By Sol Abejón Olivera*

I write this text deeply connected with many parts of me: with the pain for the Genocide in Palestine, with the rage that comes up in me living in Europe and seeing how I am not doing anything to stop this issue, with the anesthesia that immobilizes me to do something, and with the feeling of guilt for not doing anything while people are being killed. 

I see how this doing nothing is the result of a numbness, which gives me the privilege of being able to disconnect from feeling what is happening. An anesthesia that I sometimes consciously create: I don’t want to read. I don’t want to see images. I don’t want to connect with the genocide, and another that is unconscious, my body unconsciously anesthetizes itself as a reaction to the impact of the violence of the Genocide, and to a feeling that this is very big and cannot be stopped. 

Yes, Genocide is something very big, which has happened in other historical moments. It is a ghost that awakens other ghosts and the wounds of the collective and historical trauma of other Genocides: the Holocaust, the Armenian, Rwanda-Burundi, indigenous peoples in Abya Yala and all colonized lands, the Genocide of the slave trade and slaves in Africa, slavery…. And the Genocide that is being caused on another scale, but which is also Genocide, the Schengen area and the different laws around immigration in Europe. And it is happening right now, also in other parts of the world: the Democratic Republic of Congo, Yemen, Ethiopia, Myanmar, and all those I leave out. I apologize for not naming them.

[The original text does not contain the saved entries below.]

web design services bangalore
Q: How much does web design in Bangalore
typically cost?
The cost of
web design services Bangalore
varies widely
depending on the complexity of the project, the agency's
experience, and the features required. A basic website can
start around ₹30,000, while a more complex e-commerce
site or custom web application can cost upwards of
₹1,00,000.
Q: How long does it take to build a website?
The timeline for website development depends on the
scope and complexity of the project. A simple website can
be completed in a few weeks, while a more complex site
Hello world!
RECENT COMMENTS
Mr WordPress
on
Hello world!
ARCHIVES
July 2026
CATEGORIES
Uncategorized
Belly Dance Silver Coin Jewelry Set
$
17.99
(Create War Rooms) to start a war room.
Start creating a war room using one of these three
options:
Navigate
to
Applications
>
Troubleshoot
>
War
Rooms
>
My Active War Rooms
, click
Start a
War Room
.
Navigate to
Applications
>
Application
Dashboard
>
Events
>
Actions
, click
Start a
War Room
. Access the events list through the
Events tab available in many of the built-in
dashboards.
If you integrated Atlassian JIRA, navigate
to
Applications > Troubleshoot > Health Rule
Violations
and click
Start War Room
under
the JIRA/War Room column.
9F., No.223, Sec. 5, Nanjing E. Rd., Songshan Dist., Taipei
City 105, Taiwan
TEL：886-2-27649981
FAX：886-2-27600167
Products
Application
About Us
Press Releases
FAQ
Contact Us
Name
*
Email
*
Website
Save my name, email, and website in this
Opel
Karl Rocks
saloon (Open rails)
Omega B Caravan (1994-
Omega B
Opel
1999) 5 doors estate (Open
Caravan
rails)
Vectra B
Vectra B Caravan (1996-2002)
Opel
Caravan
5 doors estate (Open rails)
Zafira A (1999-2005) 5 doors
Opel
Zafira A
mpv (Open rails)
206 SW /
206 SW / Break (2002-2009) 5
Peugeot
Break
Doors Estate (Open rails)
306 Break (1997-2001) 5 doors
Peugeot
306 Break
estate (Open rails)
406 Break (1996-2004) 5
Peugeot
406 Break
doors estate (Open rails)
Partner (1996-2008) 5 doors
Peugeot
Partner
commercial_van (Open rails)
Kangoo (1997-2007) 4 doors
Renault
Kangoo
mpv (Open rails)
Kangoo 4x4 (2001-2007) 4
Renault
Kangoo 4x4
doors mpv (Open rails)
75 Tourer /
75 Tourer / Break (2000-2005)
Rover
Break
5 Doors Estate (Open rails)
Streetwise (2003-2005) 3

This anesthesia that I feel is also ancient: the people who lived next to the Holocaust extermination camps, carried on with their life as if nothing was happening, just like other segments of the population worldwide. People who colonized and murdered “Indians” (Native Americans) did not react to such bloodshed. People who were merchants and participated in the slave trade felt no remorse. We decide to do as if nothing is happening when people are dying every day in the Mediterranean.

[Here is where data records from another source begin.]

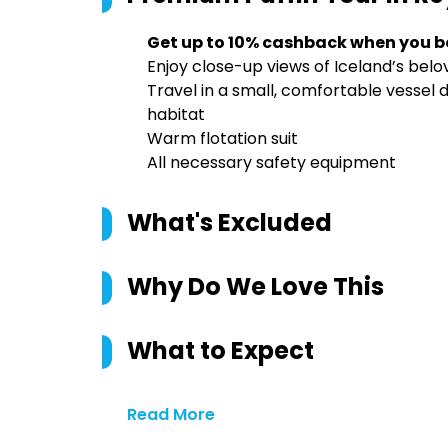
Get up to 10% cashback when you b
Enjoy close-up views of Iceland’s belo
Travel in a small, comfortable vessel d
habitat
Warm flotation suit
All necessary safety equipment
What's Excluded
Why Do We Love This
What to Expect
Read More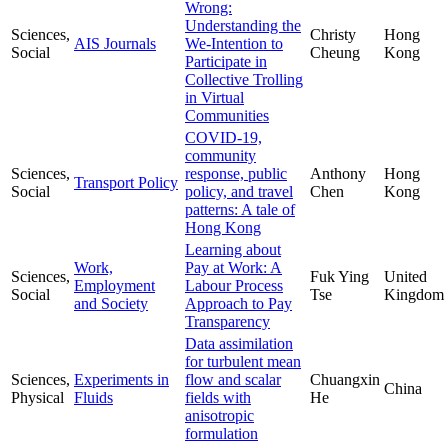
Wrong:
Understanding the
Sciences,
Christy
Hong
AIS Journals
We-Intention to
Social
Cheung
Kong
Participate in
Collective Trolling
in Virtual
Communities
COVID-19,
community
Sciences,
response, public
Anthony
Hong
Transport Policy
Social
policy, and travel
Chen
Kong
patterns: A tale of
Hong Kong
Learning about
Work,
Pay at Work: A
Sciences,
Fuk Ying
United
Employment
Labour Process
Social
Tse
Kingdom
and Society
Approach to Pay
Transparency
Data assimilation
for turbulent mean
Sciences,
Experiments in
flow and scalar
Chuangxin
China
Physical
Fluids
fields with
He
anisotropic
formulation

I repeat, all these named parts are in me; the privilege and anesthesia, the guilt, the rage, the pain, the freezing, and the pain of connecting to other historical traumas like the Genocide of Abya Yala, the present one, and the immigration laws. 

And, right now, I am and want to be connected with the part that wants to break this anesthesia and wants to do something, wants to get out of the traumatic response of freezing, of dissociation, of running away, of disconnection; to connect with my body, connect with the world channel, connect with the emotions of pain and rage; connect with the other part, with Palestine and death, with the Genocide. 

Movement and action are ways to transform and avoid trauma.

The other option, staying with the unprocessed freezing, anesthesia and guilt, perpetuate it and perpetuate Genocide.

I want to break the silence of trauma and say: Stop! We have to talk about this and we have to do things.

Invite all of us to go deeper into the freezing and the dissociation and find what is useful in that state and then use that so that we consciously act to Stop the Genocide in Palestine! And all Genocides! 

*student about to finish the Process Work Diploma and member of the Process Work Institute.